(Données recueillies)
● ● ● ● ● ● ●

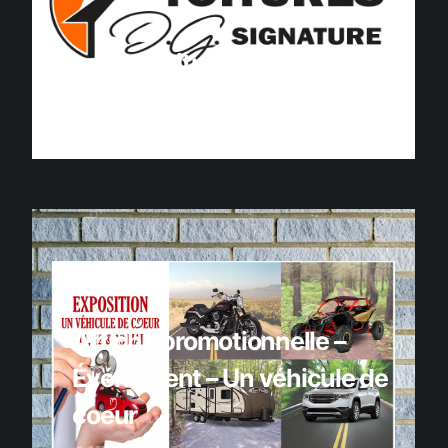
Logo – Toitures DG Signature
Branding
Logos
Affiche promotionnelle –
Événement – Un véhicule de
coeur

● ● ● ● ● ● ●

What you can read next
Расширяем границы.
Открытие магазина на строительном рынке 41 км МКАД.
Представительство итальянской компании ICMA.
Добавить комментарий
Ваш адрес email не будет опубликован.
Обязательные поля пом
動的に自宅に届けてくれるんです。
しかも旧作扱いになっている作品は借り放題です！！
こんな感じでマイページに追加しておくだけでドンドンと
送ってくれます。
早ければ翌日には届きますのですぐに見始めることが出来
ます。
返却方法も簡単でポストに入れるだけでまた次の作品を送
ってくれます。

● ● ● ● ● ● ●

▸ TÂCHE À FAIRE:
Présente en tableau Markdown la partie des données qui commence à la ligne contenant « What you can read next » et finit à celle contenant « 返却方法も簡単でポストに入れるだけでまた次の作品を送 », ces deux lignes comprises, sans les lignes vides. Mets deux colonnes : « Numéro » pour le rang de chaque ligne et « Ligne » pour son texte.

▸ TÂCHE TERMINÉE:
| Numéro | Ligne |
|---|---|
| 1 | What you can read next |
| 2 | Расширяем границы. |
| 3 | Открытие магазина на строительном рынке 41 км МКАД. |
| 4 | Представительство итальянской компании ICMA. |
| 5 | Добавить комментарий |
| 6 | Ваш адрес email не будет опубликован. |
| 7 | Обязательные поля пом |
| 8 | 動的に自宅に届けてくれるんです。 |
| 9 | しかも旧作扱いになっている作品は借り放題です！！ |
| 10 | こんな感じでマイページに追加しておくだけでドンドンと |
| 11 | 送ってくれます。 |
| 12 | 早ければ翌日には届きますのですぐに見始めることが出来 |
| 13 | ます。 |
| 14 | 返却方法も簡単でポストに入れるだけでまた次の作品を送 |